▸ Travail demandé:
1) Recopiez sans rien changer le passage de l'entretien avec Sharon Van Etten qui va de « Écrire des paroles » à « que d’habitude ? ».
2) Indiquez, s'il vous plaît, si chaque affirmation concorde avec l'entretien avec Sharon Van Etten : répondez oui ou non et citez mot pour mot les mots du texte qui tranchent.
(a) Elle écrit les paroles avant de composer la musique.
(b) Elle laisse parfois reposer ses textes pendant des années.
(c) Elle se sent capable de sortir un album de pop ou de dance.
3) Poursuivez l'entretien avec Sharon Van Etten après sa dernière phrase.

▸ Texte fourni:

▬▬▬▬▬▬▬▬▬▬

Écrire des paroles dans le contexte d’une pandémie n’a pas dû être facile. Les mots justes, ceux qui donnent du sens paraissent plus difficiles à trouver pour éviter les clichés. As-tu eu plus de mal que d’habitude ?
Sharon Van Etten : C’est la partie la plus compliquée de mon travail. Je termine toujours par les paroles. Je ne compose que quand je n’arrive pas à exprimer quelque chose qui me perturbe. C’est mon moyen de communication. Je commence par enchaîner des suites d’accords sans réfléchir jusqu’à ce que quelque chose sonne bien. Ensuite, j’y ajoute des mots. C’est ma thérapie. Je les laisse généralement reposer pendant plusieurs semaines, mois ou années pour prendre du recul. Souvent elles ne voient jamais le jour parce qu’elles sont trop sombres ou elles n’ont aucun sens (rire). Quand je ne suis pas d’humeur à chanter, je me vide la tête en notant sur une feuille de papier des extraits de ces vieux textes. J’essaie de me souvenir comment je me sentais ce jour-là. Je complète les paroles, réenregistre les suites d’accords jusqu’à ce que le ressenti soit bon. Je ne veux surtout pas que certains sentiments paraissent trop faciles à partager. Certains d’entre eux sont incroyablement personnels. Ce n’est pas toujours agréable à entendre, mais je ne peux pas me contenter de dire « Fuck COVID », je vais sortir un album de pop ou de dance (rire). J’en suis incapable, tout doit venir de mes blessures, de mes émotions.

▬▬▬▬▬▬▬▬▬▬

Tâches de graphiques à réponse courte
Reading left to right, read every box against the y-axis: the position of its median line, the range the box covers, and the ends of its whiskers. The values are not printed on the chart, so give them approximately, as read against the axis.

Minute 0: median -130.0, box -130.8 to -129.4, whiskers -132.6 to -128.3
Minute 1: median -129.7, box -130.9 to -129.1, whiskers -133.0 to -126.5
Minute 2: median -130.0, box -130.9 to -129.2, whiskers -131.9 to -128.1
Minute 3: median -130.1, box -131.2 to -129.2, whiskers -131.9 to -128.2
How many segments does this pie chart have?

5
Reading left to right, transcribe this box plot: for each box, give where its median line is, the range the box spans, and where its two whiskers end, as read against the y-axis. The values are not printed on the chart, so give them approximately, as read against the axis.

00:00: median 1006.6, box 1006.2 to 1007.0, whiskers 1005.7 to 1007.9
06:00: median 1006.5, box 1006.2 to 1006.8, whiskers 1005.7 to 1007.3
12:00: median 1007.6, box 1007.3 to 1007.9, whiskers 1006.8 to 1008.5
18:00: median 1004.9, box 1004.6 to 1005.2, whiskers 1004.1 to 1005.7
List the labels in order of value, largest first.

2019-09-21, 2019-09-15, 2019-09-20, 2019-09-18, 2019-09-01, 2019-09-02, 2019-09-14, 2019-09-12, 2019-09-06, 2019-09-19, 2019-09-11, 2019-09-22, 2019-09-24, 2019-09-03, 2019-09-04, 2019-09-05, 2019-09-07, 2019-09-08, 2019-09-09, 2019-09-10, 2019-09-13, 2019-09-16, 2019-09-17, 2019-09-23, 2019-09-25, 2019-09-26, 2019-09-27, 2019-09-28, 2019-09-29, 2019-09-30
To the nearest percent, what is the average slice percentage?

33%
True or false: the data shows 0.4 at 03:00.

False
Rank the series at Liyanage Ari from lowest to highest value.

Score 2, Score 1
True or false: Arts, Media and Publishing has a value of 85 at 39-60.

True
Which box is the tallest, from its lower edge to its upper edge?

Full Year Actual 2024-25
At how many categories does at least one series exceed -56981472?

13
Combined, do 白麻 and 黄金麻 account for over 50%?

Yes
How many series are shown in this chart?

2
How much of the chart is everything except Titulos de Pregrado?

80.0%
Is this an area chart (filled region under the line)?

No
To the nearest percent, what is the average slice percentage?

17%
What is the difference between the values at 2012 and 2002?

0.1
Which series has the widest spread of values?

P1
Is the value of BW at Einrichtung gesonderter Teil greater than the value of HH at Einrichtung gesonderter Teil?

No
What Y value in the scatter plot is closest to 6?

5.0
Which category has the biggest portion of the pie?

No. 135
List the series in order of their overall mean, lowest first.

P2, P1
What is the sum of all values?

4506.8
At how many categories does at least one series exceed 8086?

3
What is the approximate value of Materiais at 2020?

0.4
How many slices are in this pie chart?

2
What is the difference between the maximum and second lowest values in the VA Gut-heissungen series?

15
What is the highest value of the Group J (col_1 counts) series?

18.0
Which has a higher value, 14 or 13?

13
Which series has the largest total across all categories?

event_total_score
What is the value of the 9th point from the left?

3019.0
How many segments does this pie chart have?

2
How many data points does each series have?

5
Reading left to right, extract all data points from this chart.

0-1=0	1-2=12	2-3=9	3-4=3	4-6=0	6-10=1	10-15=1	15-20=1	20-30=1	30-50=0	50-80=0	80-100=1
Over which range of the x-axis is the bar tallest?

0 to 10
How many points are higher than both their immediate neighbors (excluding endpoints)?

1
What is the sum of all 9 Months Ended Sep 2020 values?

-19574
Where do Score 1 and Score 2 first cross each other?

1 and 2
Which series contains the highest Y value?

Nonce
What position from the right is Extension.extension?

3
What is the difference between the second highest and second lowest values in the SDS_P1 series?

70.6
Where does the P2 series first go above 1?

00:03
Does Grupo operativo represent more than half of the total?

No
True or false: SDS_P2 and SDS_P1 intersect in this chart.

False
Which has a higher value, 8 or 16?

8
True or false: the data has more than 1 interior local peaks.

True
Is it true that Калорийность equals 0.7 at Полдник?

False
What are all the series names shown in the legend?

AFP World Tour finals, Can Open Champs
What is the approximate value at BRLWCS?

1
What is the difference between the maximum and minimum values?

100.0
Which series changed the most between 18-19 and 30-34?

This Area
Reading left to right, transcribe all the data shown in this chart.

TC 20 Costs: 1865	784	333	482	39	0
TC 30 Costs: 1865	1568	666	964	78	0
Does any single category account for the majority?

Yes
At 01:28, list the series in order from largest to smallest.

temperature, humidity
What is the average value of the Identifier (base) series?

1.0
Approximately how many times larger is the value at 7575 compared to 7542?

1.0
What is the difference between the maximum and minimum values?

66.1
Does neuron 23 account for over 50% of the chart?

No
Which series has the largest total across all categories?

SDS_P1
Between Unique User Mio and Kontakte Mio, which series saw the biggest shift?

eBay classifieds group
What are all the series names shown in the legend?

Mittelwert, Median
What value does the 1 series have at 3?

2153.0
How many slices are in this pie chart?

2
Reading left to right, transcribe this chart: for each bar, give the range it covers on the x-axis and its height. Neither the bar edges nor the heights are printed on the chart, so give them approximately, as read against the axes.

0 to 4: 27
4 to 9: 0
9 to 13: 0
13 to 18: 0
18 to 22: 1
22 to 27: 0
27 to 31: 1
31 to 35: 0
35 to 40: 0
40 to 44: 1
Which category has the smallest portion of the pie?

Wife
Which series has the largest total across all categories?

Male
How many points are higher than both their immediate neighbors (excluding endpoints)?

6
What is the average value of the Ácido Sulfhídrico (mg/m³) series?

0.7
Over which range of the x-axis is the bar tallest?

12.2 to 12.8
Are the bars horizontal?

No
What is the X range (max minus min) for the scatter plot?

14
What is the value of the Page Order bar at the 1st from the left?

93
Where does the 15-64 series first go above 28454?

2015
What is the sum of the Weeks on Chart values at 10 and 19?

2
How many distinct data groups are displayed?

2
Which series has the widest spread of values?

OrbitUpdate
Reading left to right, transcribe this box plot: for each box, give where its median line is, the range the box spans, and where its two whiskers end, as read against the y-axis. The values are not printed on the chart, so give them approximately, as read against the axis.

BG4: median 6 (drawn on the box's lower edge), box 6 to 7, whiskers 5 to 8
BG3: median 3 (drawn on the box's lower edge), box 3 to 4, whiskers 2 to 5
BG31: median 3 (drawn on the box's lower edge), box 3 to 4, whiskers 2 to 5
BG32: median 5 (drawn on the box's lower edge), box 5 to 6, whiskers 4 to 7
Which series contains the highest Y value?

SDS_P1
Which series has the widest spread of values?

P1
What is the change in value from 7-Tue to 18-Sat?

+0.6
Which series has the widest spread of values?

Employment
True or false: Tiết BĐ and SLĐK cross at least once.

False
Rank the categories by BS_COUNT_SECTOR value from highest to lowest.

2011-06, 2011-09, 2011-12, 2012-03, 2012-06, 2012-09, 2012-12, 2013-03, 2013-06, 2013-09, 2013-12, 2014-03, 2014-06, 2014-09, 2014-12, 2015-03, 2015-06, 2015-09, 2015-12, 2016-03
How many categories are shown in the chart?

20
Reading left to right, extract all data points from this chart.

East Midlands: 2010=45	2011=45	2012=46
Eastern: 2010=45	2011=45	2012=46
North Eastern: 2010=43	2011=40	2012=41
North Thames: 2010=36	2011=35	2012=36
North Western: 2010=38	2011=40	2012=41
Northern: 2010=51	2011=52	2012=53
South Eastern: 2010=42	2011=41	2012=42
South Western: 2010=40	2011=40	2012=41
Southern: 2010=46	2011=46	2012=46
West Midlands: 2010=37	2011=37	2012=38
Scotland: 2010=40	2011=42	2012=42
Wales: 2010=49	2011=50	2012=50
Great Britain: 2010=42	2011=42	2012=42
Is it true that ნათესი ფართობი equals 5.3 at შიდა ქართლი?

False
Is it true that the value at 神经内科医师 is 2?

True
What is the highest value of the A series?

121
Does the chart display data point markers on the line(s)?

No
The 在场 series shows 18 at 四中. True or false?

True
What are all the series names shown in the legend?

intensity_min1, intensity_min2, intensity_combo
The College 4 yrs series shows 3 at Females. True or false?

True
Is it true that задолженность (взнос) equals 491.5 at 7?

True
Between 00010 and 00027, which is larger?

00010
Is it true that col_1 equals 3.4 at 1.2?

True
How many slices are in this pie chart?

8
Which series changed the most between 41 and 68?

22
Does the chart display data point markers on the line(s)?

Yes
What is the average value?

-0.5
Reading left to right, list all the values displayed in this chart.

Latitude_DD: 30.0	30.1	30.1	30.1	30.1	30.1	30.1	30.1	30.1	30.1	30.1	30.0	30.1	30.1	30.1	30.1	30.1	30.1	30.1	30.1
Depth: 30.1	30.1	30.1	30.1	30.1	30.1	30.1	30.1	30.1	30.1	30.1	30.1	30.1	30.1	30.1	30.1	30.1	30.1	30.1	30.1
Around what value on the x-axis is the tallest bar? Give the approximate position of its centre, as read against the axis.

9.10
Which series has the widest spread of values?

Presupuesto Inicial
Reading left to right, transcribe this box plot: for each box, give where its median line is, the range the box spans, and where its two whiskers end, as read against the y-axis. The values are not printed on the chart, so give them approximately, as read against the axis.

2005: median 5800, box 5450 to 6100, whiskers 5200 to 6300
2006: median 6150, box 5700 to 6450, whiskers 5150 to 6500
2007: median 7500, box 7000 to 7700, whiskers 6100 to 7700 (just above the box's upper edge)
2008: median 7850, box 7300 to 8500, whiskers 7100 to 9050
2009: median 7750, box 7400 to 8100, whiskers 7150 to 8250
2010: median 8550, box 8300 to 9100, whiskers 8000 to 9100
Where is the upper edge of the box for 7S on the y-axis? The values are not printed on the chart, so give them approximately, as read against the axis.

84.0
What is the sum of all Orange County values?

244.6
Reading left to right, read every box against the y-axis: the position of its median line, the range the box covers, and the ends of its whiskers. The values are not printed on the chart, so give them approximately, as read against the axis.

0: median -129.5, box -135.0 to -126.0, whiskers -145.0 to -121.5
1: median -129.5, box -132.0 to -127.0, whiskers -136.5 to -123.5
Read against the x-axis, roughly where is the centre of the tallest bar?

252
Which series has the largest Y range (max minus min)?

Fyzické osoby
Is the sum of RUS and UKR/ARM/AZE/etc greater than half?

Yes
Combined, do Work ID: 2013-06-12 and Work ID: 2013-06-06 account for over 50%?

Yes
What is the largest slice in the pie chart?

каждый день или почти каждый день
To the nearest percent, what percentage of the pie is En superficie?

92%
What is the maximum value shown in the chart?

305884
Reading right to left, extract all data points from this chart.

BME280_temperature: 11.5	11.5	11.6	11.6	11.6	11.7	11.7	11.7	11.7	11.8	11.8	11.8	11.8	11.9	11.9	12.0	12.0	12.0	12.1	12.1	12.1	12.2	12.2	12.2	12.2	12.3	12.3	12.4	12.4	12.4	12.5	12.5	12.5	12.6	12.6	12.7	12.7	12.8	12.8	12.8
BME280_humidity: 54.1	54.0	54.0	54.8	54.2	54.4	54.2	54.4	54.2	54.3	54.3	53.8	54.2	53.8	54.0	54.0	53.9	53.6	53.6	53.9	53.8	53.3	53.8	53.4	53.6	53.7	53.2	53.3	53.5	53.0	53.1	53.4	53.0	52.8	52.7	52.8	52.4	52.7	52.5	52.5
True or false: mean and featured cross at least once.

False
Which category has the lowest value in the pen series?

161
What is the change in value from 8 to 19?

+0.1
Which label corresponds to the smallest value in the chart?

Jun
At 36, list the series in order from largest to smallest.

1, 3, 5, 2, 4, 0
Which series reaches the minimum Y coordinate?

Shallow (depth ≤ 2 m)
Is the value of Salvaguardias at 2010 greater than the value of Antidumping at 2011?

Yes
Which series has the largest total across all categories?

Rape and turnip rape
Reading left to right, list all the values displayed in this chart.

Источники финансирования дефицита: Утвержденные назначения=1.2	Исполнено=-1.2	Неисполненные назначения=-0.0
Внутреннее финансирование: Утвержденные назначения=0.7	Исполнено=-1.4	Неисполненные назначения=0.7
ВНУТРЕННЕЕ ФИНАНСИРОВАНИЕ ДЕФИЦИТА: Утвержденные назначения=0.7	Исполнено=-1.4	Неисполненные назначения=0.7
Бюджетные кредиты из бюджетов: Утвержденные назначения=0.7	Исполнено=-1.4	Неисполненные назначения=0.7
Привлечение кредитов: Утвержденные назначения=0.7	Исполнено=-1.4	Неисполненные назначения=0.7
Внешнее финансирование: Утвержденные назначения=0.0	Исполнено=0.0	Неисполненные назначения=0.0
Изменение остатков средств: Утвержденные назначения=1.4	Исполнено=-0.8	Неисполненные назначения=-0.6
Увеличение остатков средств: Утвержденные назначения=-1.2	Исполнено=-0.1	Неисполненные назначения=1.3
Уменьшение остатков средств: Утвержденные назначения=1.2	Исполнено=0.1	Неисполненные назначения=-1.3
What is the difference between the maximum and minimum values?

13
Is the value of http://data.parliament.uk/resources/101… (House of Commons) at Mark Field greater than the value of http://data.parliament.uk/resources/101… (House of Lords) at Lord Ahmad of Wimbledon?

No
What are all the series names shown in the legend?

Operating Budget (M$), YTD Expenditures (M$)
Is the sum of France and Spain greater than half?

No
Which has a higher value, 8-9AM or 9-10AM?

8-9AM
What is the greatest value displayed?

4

▬▬▬▬▬▬▬▬▬▬

▸ Résultats de l'exercice:
1)
Écrire des paroles dans le contexte d’une pandémie n’a pas dû être facile. Les mots justes, ceux qui donnent du sens paraissent plus difficiles à trouver pour éviter les clichés. As-tu eu plus de mal que d’habitude ?

2)
(a) Non : « Je termine toujours par les paroles. »
(b) Oui : « Je les laisse généralement reposer pendant plusieurs semaines, mois ou années pour prendre du recul. »
(c) Non : « J’en suis incapable, tout doit venir de mes blessures, de mes émotions. »

3)
Le but de ce déménagement était de diversifier ta carrière, d’écrire des musiques de film ou pour d’autres artistes. Deux ans après qu’en est-il ?
Sharon Van Etten : J’ai déménagé en septembre 2019. Les travaux de mon studio se sont terminés en janvier, et le COVID a frappé en mars. J’ai pu travailler sur des musiques de film avec mon ami Zach Dawes. J’ai aussi composé un morceau pour un film dans lequel je fais une apparition : Never, Rarely, Sometimes, Always. Et puis tout s’est arrêté. J’ai un nouveau projet que j’espère décrocher. J’ai envie de développer de nouvelles compétences qui me permettront de ne plus passer ma vie sur la route.
Tu ne t’es effectivement pas uniquement cantonnée à la musique ces dernières années. Tu as joué par exemple dans The OA ou bien Twin Peaks. Refuses-tu des sollicitations pour te concentrer sur ta musique ?
Sharon Van Etten : La musique est ma passion. Être actrice m’intéresse, mais je ne suis pas très douée. Je préférerais prendre des cours d’improvisation ou d’écriture plutôt que d’accepter un rôle qui ne me correspond pas. J’ai raté beaucoup d’auditions, mais ça ne m’a pas affecté. La musique est ma priorité.
We’ve Been Going About This All Wrong a un son à l’opposé de celui de tes débuts. Réalises-tu à quel point ?
Sharon Van Etten : J’en ai conscience, pourtant, mon premier album éponyme est certainement mon préféré. J’étais juste une personne fragile qui cherchait à donner des concerts. C’est quelque chose que j’entends toujours dans ces enregistrements. Avec du recul, je m’aperçois de ma bravoure. Je suis devenue plus sûre de moi depuis. Ces juxtapositions me séduisent.